The report is a giant compilation of “who knew?”

Based on this information, countries and international organizations have been able to change how they spend their health resources, and some ambitious countries have done their own national Burden of Disease studies.

Iran, writes Smith, found that traffic injury was its leading preventable cause of health loss in 2003, and put money into building new roads and retraining police. It also targeted two other big problems its study found: suicide and heart disease.

Australia, responding to the high impact of depression, began offering cost-free short-term depression therapy .

Mexico was one of the countries making the most use of Global Burden of Disease data, after Julio Frenk became health minister in 2000.   Frenk had been Murray’s boss at the W.H.O., and a participant in Murray’s work.

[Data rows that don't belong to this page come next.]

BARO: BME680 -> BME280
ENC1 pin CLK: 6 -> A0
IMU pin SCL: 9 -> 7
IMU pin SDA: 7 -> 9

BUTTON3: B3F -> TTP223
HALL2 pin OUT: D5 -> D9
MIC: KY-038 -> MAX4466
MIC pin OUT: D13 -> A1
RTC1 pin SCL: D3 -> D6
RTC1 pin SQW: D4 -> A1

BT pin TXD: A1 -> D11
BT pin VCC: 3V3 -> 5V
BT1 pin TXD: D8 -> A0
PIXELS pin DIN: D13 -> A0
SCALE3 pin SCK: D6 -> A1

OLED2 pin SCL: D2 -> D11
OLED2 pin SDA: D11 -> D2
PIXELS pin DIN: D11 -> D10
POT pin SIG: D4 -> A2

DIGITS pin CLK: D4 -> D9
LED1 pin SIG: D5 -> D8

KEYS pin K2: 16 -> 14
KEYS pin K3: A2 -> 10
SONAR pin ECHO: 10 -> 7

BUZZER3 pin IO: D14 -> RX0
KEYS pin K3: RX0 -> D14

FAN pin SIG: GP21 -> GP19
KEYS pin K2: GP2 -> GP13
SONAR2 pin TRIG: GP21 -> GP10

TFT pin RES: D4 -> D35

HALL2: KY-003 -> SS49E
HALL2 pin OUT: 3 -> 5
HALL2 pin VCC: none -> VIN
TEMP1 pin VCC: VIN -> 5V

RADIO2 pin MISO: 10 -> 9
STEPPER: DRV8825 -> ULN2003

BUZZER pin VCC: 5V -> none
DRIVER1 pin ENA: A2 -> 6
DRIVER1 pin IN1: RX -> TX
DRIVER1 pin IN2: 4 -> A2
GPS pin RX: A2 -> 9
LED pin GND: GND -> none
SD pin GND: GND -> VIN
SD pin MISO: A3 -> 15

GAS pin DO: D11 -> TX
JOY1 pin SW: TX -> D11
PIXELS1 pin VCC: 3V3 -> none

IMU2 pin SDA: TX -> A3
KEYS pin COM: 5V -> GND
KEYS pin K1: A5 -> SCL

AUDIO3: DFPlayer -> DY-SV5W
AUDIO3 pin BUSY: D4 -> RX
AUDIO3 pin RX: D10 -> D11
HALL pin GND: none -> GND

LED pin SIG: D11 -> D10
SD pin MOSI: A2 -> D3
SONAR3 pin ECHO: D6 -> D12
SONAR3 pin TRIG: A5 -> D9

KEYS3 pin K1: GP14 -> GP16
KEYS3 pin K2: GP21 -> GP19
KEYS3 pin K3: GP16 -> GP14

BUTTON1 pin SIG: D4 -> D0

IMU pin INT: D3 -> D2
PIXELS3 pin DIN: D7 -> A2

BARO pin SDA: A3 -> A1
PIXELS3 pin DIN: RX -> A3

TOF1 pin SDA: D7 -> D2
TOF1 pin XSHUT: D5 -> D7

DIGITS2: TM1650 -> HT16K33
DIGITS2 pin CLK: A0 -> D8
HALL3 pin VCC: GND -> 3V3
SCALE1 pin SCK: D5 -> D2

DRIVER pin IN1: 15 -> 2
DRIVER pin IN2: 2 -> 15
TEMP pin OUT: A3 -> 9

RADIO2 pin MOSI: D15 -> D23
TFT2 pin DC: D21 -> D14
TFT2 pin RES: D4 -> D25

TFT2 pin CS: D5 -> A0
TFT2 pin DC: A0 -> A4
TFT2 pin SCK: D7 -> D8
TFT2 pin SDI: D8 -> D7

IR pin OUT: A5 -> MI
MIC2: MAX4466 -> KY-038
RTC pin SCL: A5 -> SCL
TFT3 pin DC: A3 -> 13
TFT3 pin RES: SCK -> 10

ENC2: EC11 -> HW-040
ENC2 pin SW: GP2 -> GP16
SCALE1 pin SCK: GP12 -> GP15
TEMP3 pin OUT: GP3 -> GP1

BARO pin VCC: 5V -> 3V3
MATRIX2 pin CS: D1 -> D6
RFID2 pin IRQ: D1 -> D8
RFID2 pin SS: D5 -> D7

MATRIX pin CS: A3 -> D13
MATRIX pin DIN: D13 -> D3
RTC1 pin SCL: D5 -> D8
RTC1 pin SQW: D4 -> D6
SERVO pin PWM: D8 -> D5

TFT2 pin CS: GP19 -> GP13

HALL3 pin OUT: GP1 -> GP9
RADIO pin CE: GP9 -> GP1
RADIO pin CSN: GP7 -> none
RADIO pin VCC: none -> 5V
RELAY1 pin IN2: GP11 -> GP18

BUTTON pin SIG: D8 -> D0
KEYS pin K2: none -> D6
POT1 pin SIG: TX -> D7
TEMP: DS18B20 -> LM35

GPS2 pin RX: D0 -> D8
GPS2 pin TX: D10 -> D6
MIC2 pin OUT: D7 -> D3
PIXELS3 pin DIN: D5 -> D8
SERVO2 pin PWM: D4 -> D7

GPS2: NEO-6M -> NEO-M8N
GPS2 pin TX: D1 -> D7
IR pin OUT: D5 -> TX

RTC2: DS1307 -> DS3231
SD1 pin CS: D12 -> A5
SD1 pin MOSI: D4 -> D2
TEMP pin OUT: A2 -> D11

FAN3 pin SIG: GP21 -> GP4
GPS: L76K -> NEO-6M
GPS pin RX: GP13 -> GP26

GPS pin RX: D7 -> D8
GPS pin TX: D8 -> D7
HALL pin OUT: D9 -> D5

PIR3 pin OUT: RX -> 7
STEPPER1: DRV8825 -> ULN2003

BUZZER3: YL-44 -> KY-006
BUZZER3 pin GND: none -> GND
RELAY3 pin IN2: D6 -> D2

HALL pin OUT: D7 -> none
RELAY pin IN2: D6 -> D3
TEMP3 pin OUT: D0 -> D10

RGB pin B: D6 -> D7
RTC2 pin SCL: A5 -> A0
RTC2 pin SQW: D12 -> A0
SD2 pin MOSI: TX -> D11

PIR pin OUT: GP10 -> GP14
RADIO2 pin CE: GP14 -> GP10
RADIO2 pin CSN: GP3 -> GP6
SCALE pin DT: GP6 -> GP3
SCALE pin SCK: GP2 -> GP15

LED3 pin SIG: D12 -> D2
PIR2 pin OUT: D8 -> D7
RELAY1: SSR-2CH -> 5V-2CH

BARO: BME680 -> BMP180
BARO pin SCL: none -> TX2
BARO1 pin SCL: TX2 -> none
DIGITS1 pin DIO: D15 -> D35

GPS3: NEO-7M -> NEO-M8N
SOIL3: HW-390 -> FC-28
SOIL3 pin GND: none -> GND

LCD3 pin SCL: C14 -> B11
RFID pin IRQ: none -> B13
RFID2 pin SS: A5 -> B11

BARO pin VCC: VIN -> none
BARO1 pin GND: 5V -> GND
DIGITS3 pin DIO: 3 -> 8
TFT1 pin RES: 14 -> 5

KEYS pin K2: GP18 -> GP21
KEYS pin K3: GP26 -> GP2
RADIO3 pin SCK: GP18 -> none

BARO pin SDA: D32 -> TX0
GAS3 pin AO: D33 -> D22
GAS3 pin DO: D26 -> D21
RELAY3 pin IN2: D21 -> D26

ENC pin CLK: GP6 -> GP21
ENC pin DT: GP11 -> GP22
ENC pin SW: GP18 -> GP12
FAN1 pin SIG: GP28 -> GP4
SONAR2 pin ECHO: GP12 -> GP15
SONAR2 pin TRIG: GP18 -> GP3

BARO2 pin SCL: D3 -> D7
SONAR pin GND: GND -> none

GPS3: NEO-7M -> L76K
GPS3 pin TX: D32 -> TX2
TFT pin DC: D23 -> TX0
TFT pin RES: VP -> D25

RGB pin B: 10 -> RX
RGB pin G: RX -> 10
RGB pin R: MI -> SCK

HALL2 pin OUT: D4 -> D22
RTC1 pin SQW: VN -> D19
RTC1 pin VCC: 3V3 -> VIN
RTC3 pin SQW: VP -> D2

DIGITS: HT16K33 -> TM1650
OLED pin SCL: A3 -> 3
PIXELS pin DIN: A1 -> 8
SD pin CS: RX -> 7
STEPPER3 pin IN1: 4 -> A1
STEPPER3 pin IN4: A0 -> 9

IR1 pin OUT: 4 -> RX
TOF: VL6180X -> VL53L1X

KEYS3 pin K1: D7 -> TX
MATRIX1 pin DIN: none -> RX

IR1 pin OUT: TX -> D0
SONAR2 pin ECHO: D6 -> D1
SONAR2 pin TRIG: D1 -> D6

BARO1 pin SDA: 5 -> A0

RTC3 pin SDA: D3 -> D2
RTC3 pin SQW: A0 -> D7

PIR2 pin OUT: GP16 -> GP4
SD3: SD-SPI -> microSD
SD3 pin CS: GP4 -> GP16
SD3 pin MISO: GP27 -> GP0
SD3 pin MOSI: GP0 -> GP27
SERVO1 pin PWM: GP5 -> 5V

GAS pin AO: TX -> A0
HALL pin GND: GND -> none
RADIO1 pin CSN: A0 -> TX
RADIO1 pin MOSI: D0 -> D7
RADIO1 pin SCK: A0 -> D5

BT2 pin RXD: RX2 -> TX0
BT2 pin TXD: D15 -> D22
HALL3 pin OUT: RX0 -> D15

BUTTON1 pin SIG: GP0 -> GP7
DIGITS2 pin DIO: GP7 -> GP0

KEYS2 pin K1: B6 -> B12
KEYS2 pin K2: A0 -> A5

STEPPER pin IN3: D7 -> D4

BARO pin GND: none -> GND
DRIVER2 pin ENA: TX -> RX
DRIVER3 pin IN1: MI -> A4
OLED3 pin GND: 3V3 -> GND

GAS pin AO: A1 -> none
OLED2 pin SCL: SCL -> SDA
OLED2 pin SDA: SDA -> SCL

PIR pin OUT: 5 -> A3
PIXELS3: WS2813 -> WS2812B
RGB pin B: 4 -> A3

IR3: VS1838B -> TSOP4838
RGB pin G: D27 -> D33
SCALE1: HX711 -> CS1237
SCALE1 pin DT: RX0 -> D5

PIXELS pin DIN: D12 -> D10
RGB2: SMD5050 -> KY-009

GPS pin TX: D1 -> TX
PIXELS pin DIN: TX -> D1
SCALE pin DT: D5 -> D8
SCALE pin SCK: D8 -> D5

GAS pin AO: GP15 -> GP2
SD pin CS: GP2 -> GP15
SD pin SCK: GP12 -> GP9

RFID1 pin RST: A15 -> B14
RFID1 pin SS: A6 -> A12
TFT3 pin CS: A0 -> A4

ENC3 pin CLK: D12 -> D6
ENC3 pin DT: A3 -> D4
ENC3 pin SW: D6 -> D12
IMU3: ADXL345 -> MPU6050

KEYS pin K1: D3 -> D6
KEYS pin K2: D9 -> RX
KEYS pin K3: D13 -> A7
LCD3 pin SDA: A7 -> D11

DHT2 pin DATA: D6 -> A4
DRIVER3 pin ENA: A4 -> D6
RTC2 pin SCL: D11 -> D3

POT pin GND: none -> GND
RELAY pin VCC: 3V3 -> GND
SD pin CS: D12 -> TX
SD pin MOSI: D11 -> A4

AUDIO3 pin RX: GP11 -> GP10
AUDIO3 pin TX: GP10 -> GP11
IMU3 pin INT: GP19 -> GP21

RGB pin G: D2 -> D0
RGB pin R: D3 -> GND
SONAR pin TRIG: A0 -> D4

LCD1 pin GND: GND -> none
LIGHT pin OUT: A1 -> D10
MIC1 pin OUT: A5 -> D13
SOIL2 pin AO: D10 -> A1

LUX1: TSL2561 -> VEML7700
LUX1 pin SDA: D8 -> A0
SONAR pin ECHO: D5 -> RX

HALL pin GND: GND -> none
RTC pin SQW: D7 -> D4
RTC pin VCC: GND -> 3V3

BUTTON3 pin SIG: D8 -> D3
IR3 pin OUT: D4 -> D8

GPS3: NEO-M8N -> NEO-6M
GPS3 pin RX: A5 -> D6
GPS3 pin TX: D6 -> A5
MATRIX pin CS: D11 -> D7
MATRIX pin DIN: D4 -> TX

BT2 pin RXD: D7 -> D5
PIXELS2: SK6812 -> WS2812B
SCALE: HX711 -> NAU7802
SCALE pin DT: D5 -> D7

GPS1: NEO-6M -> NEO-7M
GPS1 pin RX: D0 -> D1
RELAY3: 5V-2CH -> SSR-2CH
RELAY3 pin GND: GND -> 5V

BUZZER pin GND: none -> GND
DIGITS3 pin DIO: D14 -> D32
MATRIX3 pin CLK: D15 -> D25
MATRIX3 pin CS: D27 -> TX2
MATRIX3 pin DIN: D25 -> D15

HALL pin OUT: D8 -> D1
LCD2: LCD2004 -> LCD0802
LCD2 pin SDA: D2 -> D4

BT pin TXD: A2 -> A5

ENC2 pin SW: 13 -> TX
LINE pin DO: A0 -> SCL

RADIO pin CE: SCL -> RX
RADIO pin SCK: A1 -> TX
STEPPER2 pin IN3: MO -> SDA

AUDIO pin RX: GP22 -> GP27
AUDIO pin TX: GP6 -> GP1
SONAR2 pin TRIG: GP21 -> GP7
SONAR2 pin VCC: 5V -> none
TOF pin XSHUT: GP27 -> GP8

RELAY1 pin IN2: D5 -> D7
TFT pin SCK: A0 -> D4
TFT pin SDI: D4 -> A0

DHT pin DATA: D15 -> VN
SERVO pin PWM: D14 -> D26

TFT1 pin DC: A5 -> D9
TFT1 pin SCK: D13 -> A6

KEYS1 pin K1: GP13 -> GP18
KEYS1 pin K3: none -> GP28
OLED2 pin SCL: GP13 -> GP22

He found that Mexico’s health system was targeting the communicable diseases that predominated in 1950, not what currently ailed Mexicans. In response, Frenk established universal health insurance (before that, 50 million were uninsured) and set coverage according to the burden of disease.

The program covered emergency care for car accidents, treatment of mental illness, cataracts, and breast and cervical cancer — all of which had been uncovered, even for people with insurance. “You want to cover those interactions that give you the highest gain,” ]he said.

Murray and company have now branched out beyond diagnosis to measuring treatment: How many people really have access to programs like anti-malaria bed nets or contraception? How much is being spent and what does it buy? Where are the most useful points of intervention?   Meanwhile, data from the Global Burden reports  is seeping further into health policy decisions around the world — data that saves suffering and money and lives.